The nearest metro station to Lajpat Nagar Central Market is Lajpat Nagar. When exiting from Gate no. 5, it is located at a distance of around 1 km (10 minutes walk).

The average daily footfall in the Lajpat Nagar market is around 10,000 people. The crowd can get a little bigger on weekends.

==Popular culture==
Lajpat Nagar is home to a large Punjabi community that is featured in multiple movies.
- In the film Do Dooni Chaar (2010), directed by Habib Faisal, the Duggal family house is located in Vinoba Puri, Lajpat Nagar.
- Portions of the film Oye Lucky!
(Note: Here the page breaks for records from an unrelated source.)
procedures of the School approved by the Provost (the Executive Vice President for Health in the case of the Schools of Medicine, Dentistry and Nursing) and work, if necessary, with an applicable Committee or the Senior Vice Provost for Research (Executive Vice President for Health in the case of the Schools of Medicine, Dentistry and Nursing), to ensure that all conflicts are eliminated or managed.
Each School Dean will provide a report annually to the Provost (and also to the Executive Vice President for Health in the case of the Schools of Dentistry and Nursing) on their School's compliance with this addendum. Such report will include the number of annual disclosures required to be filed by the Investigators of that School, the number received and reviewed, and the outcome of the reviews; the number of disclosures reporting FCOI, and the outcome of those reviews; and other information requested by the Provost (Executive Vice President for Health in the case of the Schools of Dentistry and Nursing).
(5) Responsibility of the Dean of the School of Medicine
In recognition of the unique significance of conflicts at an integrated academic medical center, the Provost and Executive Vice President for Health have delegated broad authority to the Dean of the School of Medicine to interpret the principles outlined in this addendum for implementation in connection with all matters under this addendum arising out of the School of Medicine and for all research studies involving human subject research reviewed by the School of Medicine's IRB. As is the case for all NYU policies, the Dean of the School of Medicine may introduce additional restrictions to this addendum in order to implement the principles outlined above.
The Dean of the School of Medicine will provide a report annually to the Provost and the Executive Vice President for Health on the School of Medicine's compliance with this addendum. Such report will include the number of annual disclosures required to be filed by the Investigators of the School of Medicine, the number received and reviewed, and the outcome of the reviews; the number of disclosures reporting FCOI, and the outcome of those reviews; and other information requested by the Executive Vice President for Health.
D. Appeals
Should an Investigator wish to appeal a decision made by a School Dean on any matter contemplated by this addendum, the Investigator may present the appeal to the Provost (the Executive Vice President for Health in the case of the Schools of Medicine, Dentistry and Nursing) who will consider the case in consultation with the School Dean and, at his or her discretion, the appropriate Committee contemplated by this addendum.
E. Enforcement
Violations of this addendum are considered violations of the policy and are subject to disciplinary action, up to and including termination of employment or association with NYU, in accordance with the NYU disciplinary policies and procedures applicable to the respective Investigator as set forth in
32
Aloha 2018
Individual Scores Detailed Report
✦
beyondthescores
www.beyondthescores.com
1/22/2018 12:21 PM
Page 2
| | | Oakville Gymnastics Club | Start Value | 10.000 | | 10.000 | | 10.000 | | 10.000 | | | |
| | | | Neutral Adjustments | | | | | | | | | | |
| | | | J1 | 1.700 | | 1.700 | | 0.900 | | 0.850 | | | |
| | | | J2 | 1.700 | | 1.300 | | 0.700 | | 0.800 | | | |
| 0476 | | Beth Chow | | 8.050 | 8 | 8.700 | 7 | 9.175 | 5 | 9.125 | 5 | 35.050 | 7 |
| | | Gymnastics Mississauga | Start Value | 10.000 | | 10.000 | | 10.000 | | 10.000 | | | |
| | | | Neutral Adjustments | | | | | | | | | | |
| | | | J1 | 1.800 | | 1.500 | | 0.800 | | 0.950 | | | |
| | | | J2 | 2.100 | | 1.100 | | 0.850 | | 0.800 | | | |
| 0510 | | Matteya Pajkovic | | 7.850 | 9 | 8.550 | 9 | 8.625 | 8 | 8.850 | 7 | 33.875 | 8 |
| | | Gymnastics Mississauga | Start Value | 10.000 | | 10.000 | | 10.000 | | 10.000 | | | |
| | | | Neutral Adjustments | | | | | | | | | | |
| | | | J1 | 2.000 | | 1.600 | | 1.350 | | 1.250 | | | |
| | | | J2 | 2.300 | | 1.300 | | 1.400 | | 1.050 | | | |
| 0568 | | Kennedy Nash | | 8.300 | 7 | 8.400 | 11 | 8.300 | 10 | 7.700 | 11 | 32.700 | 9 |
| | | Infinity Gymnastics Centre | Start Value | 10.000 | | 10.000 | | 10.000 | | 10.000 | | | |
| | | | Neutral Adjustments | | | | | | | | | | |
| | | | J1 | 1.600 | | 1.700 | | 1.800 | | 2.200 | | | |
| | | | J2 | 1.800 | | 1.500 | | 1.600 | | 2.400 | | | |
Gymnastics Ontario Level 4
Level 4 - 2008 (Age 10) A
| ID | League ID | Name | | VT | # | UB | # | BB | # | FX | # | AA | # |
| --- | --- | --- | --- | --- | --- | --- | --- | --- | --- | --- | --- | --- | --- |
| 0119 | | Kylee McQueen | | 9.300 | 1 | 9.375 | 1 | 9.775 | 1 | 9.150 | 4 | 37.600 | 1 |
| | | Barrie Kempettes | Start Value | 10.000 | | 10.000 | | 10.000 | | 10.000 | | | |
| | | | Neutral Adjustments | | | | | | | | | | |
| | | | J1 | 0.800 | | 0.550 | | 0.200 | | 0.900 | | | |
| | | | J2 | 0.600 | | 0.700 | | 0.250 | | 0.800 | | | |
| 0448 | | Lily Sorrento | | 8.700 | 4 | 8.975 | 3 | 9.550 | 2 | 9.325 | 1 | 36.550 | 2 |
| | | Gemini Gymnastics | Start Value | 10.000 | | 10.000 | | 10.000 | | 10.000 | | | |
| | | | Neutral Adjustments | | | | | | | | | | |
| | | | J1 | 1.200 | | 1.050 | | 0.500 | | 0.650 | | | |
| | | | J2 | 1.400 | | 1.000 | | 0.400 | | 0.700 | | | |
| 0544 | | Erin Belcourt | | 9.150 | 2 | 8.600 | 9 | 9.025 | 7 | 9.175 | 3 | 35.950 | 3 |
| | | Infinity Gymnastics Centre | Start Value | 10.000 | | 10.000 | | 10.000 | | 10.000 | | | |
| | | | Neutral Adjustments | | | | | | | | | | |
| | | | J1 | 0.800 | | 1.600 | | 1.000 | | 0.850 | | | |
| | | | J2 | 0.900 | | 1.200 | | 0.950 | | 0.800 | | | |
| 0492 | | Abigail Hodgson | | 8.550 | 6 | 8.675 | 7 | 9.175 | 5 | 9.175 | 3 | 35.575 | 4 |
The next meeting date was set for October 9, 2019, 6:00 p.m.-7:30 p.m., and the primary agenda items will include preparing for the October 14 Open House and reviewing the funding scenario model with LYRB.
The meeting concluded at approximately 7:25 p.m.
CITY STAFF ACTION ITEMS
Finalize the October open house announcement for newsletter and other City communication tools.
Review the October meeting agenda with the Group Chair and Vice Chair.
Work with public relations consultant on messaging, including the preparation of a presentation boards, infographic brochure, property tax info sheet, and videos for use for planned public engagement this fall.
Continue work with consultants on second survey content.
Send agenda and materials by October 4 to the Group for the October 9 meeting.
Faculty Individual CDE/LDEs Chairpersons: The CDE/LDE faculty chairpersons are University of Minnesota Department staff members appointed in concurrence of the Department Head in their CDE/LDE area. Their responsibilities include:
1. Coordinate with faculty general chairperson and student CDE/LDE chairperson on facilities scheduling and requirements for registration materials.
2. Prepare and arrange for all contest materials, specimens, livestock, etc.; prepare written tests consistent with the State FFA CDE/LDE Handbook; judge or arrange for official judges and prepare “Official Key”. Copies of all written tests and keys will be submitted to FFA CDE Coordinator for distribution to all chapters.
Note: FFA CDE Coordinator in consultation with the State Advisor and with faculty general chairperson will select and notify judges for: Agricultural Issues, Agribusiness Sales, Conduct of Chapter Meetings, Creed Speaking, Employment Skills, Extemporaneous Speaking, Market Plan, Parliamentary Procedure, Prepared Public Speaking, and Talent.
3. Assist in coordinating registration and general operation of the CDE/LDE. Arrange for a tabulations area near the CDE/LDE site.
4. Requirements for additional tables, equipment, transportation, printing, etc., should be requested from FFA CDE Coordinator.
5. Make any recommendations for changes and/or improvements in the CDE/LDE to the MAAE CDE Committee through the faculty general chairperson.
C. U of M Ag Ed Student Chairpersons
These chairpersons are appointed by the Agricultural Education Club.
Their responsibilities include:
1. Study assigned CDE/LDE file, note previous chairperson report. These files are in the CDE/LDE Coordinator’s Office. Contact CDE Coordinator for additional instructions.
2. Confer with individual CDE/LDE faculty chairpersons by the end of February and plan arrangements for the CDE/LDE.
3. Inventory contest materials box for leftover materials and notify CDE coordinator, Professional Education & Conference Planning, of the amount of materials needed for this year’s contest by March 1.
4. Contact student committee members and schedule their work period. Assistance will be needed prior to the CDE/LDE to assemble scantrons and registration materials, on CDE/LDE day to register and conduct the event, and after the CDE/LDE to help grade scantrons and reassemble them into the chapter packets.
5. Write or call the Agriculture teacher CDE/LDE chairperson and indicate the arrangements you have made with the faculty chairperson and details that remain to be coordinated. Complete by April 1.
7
Lucky Oye! (2008), directed by Dibakar Banerjee, were filmed in Lajpat Nagar.
- In the film Cocktail (2012 film), the character Kavita Kapoor, played by Dimple Kapadia, is from Lajpat Nagar.
- Vicky Donor (2012 film), directed by Shoojit Sircar, was based out of Lajpat Nagar.
- In Buniyaad, a television series based on Partition of India. The lead gets house in claim in Lajpat Nagar.